Zeliş kadının kalbi duracaktı nerede ise.Oğlu canı ,ciğeri ,Haydar'ının emaneti pisliği biri için belaya girecek ,can alacaktı.Dört tane oğlan,bunların biri bile böyle düşünüyorsa büyüdükçe diğerleri de aynı şeyi düşünüp ,yapacaktı.Rabbine ettiği dua işte dönmüştü .Bu bir işaretti Zeliş için.İçi de yansa ,Haydar için ölüme razı iken, o öldüğünde günlerce rabbine onunda canını alsın diye yalvarırken......şimdi içi yana yana vereceği kararın doğru olup olmayacağını düşünüyordu.Ona o kadar uzun zaman gibi gelmişti ki bu süre;halbuki bir dakika bile geçmemişti aradan.
Diğer oğluda Halil gibi
"He ana ,ben de büyüyem az daha öldürecem onları.Sen artıh ağlama tamam"

Zeliş artık kararını vermişti.Meryem anaya çok kızmıştı.Hatta içten içe iki lokma ekmek yedirdi diye onu emrine almaya,üstünde söz sahibi olmaya çalıştığını düşünmüş ve öfkelenmişti.Ama işte akıl yaşta değil başta imiş.Gelmiş geçirmiş kadın.
"Demekki neymiş Zeliş,asla yapmam demeyeceksin"dedi içinden.

Yavruları için ,bu hayatta her şey ile ama her şey ile mücadele ederdi.Razıydı her şeye yeter ki yetimleri gülsün,başları derde girmesin di.
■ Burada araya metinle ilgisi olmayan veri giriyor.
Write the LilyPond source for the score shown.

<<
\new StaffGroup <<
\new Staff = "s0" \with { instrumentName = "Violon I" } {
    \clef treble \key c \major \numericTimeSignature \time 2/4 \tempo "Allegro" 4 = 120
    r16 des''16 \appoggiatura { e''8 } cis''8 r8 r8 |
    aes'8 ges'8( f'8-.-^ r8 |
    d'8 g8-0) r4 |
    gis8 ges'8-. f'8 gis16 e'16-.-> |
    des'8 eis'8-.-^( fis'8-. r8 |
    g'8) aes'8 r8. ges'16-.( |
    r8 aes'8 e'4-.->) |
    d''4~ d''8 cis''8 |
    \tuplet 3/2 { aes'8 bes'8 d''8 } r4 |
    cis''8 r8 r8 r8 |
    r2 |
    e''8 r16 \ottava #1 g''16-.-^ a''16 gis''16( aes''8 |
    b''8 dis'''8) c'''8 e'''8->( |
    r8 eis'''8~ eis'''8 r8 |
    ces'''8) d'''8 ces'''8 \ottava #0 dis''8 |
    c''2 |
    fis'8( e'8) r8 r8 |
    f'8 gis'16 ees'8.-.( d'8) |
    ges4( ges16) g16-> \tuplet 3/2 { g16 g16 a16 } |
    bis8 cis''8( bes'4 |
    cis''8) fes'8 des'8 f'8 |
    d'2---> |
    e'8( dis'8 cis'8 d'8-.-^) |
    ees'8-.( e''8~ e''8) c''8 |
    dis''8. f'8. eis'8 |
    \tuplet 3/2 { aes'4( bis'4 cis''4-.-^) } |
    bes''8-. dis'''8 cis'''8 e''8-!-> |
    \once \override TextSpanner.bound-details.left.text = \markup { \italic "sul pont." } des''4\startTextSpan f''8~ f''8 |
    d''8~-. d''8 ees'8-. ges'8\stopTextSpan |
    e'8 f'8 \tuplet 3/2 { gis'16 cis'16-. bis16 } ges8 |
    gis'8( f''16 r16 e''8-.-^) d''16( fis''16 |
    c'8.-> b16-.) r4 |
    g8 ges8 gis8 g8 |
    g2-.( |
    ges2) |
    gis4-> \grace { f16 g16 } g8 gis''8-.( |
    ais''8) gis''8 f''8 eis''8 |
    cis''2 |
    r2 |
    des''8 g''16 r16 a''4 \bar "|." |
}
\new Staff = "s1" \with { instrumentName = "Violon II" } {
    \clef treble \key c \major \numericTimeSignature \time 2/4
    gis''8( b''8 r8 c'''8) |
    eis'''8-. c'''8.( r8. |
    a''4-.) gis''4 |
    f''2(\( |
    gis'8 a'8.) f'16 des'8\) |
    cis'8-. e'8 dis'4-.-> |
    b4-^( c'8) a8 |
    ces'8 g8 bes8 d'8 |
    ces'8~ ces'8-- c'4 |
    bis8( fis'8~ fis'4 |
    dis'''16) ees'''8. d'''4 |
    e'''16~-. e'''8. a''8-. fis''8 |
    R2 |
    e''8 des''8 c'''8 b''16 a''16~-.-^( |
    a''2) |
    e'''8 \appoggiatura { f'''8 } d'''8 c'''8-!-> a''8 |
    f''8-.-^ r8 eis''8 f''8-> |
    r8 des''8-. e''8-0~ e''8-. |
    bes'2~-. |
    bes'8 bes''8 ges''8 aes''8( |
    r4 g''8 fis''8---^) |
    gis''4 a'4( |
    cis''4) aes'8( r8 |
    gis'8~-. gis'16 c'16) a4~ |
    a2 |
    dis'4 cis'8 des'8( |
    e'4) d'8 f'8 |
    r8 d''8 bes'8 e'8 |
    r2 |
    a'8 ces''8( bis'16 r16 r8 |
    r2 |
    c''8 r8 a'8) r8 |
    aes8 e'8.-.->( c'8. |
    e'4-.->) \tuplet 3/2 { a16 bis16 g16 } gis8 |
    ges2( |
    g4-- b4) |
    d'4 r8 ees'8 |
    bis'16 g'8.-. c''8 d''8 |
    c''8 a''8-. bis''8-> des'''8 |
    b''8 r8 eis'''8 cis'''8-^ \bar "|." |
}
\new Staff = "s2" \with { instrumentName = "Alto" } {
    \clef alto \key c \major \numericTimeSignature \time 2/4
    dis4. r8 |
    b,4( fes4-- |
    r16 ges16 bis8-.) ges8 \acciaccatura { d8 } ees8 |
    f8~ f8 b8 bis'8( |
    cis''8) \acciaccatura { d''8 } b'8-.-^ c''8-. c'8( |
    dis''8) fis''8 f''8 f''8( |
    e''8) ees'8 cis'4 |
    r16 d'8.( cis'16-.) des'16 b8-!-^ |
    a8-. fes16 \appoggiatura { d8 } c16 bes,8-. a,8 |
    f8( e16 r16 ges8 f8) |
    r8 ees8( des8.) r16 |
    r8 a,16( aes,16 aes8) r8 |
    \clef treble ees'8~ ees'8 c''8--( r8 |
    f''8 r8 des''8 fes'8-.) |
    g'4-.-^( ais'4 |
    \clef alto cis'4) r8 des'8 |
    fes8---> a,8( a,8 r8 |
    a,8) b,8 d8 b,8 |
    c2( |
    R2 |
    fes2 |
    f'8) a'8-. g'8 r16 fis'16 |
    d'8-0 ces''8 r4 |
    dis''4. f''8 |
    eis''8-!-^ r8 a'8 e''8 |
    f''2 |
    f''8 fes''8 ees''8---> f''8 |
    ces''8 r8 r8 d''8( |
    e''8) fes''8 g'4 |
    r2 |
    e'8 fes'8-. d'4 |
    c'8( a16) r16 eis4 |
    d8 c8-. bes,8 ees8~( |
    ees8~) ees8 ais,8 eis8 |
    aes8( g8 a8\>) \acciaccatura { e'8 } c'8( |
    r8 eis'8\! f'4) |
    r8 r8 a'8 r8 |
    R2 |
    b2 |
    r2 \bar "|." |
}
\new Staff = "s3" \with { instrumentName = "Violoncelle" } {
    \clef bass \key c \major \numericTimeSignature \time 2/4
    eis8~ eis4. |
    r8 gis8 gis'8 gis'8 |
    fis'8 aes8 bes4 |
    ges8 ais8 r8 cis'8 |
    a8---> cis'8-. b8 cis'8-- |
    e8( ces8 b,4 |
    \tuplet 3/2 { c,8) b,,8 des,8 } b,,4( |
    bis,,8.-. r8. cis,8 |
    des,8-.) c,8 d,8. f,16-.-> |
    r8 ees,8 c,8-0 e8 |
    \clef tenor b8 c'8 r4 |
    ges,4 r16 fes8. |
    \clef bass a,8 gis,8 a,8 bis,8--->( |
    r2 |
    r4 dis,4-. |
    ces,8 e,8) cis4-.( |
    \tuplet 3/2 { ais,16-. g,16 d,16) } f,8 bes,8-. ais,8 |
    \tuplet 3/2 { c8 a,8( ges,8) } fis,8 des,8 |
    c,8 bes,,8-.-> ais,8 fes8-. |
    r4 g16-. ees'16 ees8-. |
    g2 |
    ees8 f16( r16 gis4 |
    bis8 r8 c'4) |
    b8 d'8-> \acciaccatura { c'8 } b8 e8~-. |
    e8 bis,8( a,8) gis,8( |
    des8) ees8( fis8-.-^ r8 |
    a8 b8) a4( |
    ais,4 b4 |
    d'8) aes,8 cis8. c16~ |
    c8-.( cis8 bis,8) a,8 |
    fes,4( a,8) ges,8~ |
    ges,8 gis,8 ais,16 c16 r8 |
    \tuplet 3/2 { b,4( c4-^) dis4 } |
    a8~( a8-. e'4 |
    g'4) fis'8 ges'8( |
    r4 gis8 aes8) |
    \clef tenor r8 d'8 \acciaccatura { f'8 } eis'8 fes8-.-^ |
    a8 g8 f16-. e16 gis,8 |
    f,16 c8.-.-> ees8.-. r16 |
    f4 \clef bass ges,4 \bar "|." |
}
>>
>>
"Guzularım,yavrularım,sahın ha ağzızdan bir daha bele bişey duymiyam.Allah'ın verdiği canı ancak Allah alır.Siz Haydar'ın oğullarısız,babazın adını lekelemeyesiz.Benim size ana olarak yetemediğimi görirem,ama buna da çare var merah etmeyesiz.Sizi kimseye mecbur bırahmıyacam.Allah'ın izni ile kimseye hizmekar olmıyacah,kimse için de mahpus damlarına düşmeyeceksiz.Siz müdlüman çocuhlarısız,müslümanlığa yaraşmayan hiçbir hareket etmeyeceksiz.Değil birini öldürmek ;karıncayı bile incitmeyeceksiz.Babaz
Haydar gibi merhametiylen nam salacaksız heryere.Kul hakkına sahın girmeyin.Size analık hakkımı helal etmem bahın.Kimseyi üzüp incitip ,beddua almiyacahsız."

"Ana ,eyde bu şerefsiz köpekler ne olacah.Mıstık zati her gördüğü yerde "yosma anaz eve adam alir "diyir.Biz Zekeriya ilen çok öfkelenirik.Küçüğük diye de bişe edemirik,ama az galdi ana,hepsinden gurtulacayih."